Decrypting is done in reverse order than encrypting, so the index starts at 0x0F and ends at 0x00 as it has to produce the bit distribution in exact the reverse order. The algorithm is as follows:

a' = ( key & (a - key)) | (!key & (b - key))
b' = (!key & (a - key)) | ( key & (b - key))

Yes, that is exactly the opposite of the encryption. As it should be of course.

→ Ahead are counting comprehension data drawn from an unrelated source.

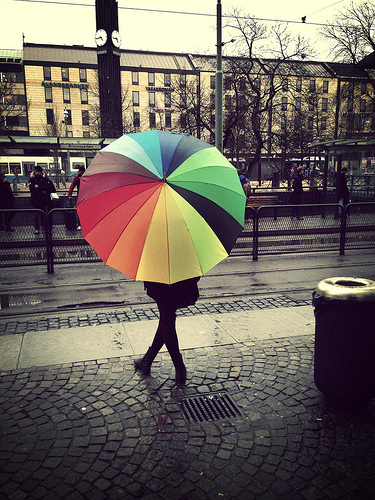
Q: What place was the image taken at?
A: It was taken at the sidewalk.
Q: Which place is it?
A: It is a sidewalk.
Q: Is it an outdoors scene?
A: Yes, it is outdoors.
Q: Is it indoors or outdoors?
A: It is outdoors.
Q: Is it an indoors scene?
A: No, it is outdoors.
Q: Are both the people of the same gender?
A: No, they are both male and female.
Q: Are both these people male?
A: No, they are both male and female.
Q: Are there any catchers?
A: No, there are no catchers.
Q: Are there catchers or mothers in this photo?
A: No, there are no catchers or mothers.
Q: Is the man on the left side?
A: Yes, the man is on the left of the image.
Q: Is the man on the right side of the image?
A: No, the man is on the left of the image.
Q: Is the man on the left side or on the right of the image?
A: The man is on the left of the image.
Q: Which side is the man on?
A: The man is on the left of the image.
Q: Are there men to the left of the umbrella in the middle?
A: Yes, there is a man to the left of the umbrella.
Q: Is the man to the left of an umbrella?
A: Yes, the man is to the left of an umbrella.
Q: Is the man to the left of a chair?
A: No, the man is to the left of an umbrella.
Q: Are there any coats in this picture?
A: Yes, there is a coat.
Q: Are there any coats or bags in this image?
A: Yes, there is a coat.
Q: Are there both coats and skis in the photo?
A: No, there is a coat but no skis.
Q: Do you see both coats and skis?
A: No, there is a coat but no skis.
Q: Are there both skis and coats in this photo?
A: No, there is a coat but no skis.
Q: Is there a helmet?
A: No, there are no helmets.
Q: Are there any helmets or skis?
A: No, there are no helmets or skis.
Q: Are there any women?
A: Yes, there is a woman.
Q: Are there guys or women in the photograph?
A: Yes, there is a woman.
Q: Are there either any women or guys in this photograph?
A: Yes, there is a woman.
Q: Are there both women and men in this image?
A: Yes, there are both a woman and a man.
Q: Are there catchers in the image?
A: No, there are no catchers.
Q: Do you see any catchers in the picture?
A: No, there are no catchers.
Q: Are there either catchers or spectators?
A: No, there are no catchers or spectators.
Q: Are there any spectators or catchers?
A: No, there are no catchers or spectators.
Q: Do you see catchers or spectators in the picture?
A: No, there are no catchers or spectators.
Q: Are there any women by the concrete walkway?
A: Yes, there is a woman by the walkway.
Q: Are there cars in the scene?
A: No, there are no cars.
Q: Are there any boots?
A: Yes, there are boots.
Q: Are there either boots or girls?
A: Yes, there are boots.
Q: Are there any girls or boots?
A: Yes, there are boots.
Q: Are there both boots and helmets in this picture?
A: No, there are boots but no helmets.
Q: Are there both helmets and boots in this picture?
A: No, there are boots but no helmets.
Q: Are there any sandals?
A: No, there are no sandals.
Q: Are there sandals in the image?
A: No, there are no sandals.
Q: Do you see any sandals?
A: No, there are no sandals.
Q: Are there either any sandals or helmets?
A: No, there are no sandals or helmets.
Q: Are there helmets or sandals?
A: No, there are no sandals or helmets.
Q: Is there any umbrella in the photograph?
A: Yes, there is an umbrella.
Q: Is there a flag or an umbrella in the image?
A: Yes, there is an umbrella.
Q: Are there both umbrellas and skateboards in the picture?
A: No, there is an umbrella but no skateboards.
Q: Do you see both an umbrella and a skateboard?
A: No, there is an umbrella but no skateboards.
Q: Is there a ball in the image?
A: No, there are no balls.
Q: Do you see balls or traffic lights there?
A: No, there are no balls or traffic lights.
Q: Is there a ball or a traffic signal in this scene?
A: No, there are no balls or traffic lights.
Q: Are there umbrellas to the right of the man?
A: Yes, there is an umbrella to the right of the man.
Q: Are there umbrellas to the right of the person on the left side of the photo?
A: Yes, there is an umbrella to the right of the man.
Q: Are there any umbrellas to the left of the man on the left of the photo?
A: No, the umbrella is to the right of the man.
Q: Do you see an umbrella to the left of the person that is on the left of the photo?
A: No, the umbrella is to the right of the man.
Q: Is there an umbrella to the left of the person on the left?
A: No, the umbrella is to the right of the man.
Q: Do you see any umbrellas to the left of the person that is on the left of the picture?
A: No, the umbrella is to the right of the man.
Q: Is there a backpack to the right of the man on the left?
A: No, there is an umbrella to the right of the man.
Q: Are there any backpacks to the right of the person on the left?
A: No, there is an umbrella to the right of the man.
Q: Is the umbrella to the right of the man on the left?
A: Yes, the umbrella is to the right of the man.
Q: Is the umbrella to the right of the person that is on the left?
A: Yes, the umbrella is to the right of the man.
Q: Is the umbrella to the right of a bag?
A: No, the umbrella is to the right of the man.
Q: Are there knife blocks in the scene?
A: No, there are no knife blocks.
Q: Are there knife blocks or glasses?
A: No, there are no knife blocks or glasses.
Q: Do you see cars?
A: No, there are no cars.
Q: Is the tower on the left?
A: Yes, the tower is on the left of the image.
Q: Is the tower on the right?
A: No, the tower is on the left of the image.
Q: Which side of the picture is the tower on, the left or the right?
A: The tower is on the left of the image.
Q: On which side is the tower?
A: The tower is on the left of the image.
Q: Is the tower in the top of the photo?
A: Yes, the tower is in the top of the image.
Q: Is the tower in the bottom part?
A: No, the tower is in the top of the image.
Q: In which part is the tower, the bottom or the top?
A: The tower is in the top of the image.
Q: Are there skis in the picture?
A: No, there are no skis.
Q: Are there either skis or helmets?
A: No, there are no skis or helmets.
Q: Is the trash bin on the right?
A: Yes, the trash bin is on the right of the image.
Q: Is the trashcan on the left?
A: No, the trashcan is on the right of the image.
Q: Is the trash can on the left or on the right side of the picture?
A: The trash can is on the right of the image.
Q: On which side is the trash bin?
A: The trash bin is on the right of the image.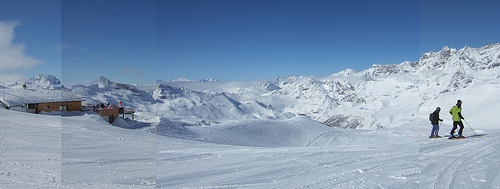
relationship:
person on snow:
[426, 104, 446, 143] [1, 111, 500, 187]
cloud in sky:
[2, 9, 48, 86] [2, 2, 500, 84]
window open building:
[57, 104, 69, 114] [1, 91, 121, 121]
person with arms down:
[426, 104, 446, 143] [429, 111, 443, 125]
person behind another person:
[426, 104, 446, 143] [446, 96, 467, 143]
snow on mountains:
[1, 111, 500, 187] [1, 42, 500, 129]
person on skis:
[446, 96, 467, 143] [445, 136, 473, 142]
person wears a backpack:
[426, 104, 446, 143] [430, 112, 437, 125]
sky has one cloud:
[2, 2, 500, 84] [2, 9, 48, 86]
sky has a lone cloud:
[2, 2, 500, 84] [2, 9, 48, 86]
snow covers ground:
[1, 111, 500, 187] [2, 128, 498, 189]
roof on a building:
[15, 91, 125, 107] [1, 91, 121, 121]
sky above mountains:
[2, 2, 500, 84] [1, 42, 500, 129]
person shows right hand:
[426, 104, 446, 143] [435, 116, 443, 123]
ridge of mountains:
[3, 44, 500, 87] [1, 42, 500, 129]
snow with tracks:
[1, 111, 500, 187] [143, 141, 498, 189]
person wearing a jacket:
[426, 104, 446, 143] [431, 113, 442, 133]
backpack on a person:
[430, 112, 437, 125] [426, 104, 446, 143]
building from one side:
[1, 91, 121, 121] [23, 102, 88, 114]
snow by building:
[1, 111, 500, 187] [1, 91, 121, 121]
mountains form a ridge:
[1, 42, 500, 129] [3, 44, 500, 87]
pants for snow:
[432, 125, 441, 142] [1, 111, 500, 187]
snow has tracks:
[1, 111, 500, 187] [143, 141, 498, 189]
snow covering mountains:
[1, 111, 500, 187] [1, 42, 500, 129]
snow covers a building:
[1, 111, 500, 187] [1, 91, 121, 121]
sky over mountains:
[2, 2, 500, 84] [1, 42, 500, 129]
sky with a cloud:
[2, 2, 500, 84] [2, 9, 48, 86]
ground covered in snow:
[2, 128, 498, 189] [1, 111, 500, 187]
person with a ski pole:
[446, 96, 467, 143] [463, 115, 475, 137]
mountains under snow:
[1, 42, 500, 129] [1, 111, 500, 187]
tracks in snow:
[143, 141, 498, 189] [1, 111, 500, 187]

The example below takes the results from the previous encryption example and reverses the process:

key = 0xF0F0F0F0
a = 0xE1E0FFFF
b = 0x0000E1E0

a - key = 0xF0F00F0F
b - key = 0x0F0FF0F0

a' = 0xF0F0F0F0 & 0xF0F00F0F | 0x0F0F0F0F & 0x0F0FF0F0 
b' = 0x0F0F0F0F & 0xF0F00F0F | 0xF0F0F0F0 & 0x0F0FF0F0

a' = 0xF0F00000 | 0x0F0F0000 = 0xFFFF0000 
b' = 0x00000F0F | 0x0000F0F0 = 0x0000FFFF

And the original values are back!

This is how the encrypting and decrypting works for a single key entry. This process is repeated for all 16 key words. Forwards for encrypting and backwards for decrypting as the same block words need to be selected for the process to be reversible.

Conclusion

The TPS encryption algorithm is remarkably elegant and fast to run while it provides good enough encryption to stop most amateurs. I have implemented the algorithm in my tps-parse library and tps-to-csv tool so that they now support the encrypted files as well. You still have to know the password of course!